We included 9 studies, with a total of 363 participants. One study demonstrated statistically significantly greater clearance of lesions of Bowen’s disease with MAL-PDT (methyl aminolevulinate with photodynamic therapy) when compared with placebo-PDT (RR (risk ratio) 1.68, 95%CI (confidence interval) 1.12 to 2.52; n = 148) or cryotherapy (RR 1.17, 95%CI 1.01 to 1.37; n = 215), but there was no significant difference when MAL-PDT was compared to 5-FU (5-fluorouracil). One study demonstrated statistically significantly greater clearance of lesions with ALA-PDT (5-aminolevulinic acid with photodynamic therapy) versus 5-FU (RR 1.83, 95% CI 1.10 to 3.06; n = 66), but no statistically significant difference in recurrence rates at 12 months (RR 0.33, 95% CI 0.07 to 1.53).

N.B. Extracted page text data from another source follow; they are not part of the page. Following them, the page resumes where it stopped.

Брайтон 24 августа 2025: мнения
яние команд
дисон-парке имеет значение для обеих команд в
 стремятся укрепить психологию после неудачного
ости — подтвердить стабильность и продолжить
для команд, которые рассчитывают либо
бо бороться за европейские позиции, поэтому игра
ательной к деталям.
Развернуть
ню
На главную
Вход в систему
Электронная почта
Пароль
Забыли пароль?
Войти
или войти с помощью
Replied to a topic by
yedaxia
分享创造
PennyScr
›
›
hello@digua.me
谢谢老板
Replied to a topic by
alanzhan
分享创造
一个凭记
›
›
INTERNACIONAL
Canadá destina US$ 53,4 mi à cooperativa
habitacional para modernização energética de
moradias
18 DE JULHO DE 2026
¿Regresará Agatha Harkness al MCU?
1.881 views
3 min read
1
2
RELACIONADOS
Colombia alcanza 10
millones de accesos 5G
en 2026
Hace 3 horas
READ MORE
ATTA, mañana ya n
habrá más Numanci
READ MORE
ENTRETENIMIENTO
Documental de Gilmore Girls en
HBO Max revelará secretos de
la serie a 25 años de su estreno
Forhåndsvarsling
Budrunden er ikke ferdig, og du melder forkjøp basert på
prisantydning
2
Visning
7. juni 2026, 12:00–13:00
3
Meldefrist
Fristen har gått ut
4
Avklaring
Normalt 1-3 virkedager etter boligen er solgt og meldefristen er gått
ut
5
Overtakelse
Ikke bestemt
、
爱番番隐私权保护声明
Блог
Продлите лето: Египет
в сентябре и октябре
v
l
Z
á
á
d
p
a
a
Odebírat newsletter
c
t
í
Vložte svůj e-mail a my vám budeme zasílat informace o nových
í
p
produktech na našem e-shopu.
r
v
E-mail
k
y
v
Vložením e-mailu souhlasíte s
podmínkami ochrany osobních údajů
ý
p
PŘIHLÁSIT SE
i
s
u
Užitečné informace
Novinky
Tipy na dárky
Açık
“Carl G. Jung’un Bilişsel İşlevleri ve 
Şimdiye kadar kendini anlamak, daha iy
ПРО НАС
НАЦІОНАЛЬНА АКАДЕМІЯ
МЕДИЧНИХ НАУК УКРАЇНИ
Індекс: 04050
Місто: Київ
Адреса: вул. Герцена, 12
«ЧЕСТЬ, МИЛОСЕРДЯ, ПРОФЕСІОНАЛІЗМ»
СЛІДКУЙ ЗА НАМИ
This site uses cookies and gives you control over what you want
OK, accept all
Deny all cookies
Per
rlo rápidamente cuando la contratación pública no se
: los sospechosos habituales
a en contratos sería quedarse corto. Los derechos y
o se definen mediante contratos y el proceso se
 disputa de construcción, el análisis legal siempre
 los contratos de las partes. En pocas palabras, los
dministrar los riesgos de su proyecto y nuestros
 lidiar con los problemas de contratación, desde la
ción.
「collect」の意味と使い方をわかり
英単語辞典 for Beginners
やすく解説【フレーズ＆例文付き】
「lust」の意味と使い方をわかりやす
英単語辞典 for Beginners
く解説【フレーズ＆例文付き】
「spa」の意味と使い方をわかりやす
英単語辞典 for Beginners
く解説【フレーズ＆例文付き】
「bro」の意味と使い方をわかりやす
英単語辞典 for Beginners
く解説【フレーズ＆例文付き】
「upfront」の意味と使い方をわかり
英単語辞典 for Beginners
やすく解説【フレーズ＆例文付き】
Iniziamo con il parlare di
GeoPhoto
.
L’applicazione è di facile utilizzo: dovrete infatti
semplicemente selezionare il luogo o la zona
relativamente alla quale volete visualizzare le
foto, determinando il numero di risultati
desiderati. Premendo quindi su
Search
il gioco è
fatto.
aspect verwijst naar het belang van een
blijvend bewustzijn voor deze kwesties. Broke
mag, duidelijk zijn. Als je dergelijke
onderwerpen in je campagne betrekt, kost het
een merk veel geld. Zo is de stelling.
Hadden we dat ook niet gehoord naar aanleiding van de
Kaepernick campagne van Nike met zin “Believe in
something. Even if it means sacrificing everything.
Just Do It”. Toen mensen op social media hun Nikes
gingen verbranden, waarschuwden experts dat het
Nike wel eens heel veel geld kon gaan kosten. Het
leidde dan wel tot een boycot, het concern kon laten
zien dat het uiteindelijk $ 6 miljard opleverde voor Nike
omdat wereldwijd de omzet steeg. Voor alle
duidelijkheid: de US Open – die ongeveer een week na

Cryotherapy showed no statistically significant difference in clearance rates (RR 0.99, 95% CI 0.78 to 1.26) or recurrences at 1 year (RR 1.48, 95% CI 0.53 to 4.17) when compared to 5-FU in 1 study of 127 participants.
One study compared imiquimod to placebo and demonstrated statistically significantly greater clearance rates in the imiquimod group (9/15 lesions) compared to placebo (0/16) (Fisher’s Exact P value < 0.001). The imiquimod group did not report any recurrences at 12 months, but at 18 months, 2/16 participants in the placebo group had developed early invasive squamous cell carcinoma.
Authors’ conclusions: Overall, there has been very little good-quality research on treatments for Bowen’s disease. There is limited evidence from single studies to suggest MAL-PDT is an effective treatment. Although cosmetic outcomes appear favourable with PDT, five-year follow-up data are needed. Significantly more lesions cleared with MAL-PDT compared to cryotherapy. No significant difference in clearance was seen when MAL-PDT was compared with 5-FU, but one study found a significant difference in clearance in favour of ALA-PDT when compared to 5-FU. There was no significant difference in clearance when cryotherapy was compared to 5-FU.
The lack of quality data for surgery and topical cream therapies has limited the scope of this review to one largely about PDT studies. The age group, number, and size of lesions and site(s) affected may all influence therapeutic choice; however, there was not enough evidence available to provide guidance on this.More studies are required in the immunosuppressed populations as different therapeutic options may be preferable. Specific recommendations cannot be made from the data in this review, so we cannot give firm conclusions about the comparative effectiveness of treatments.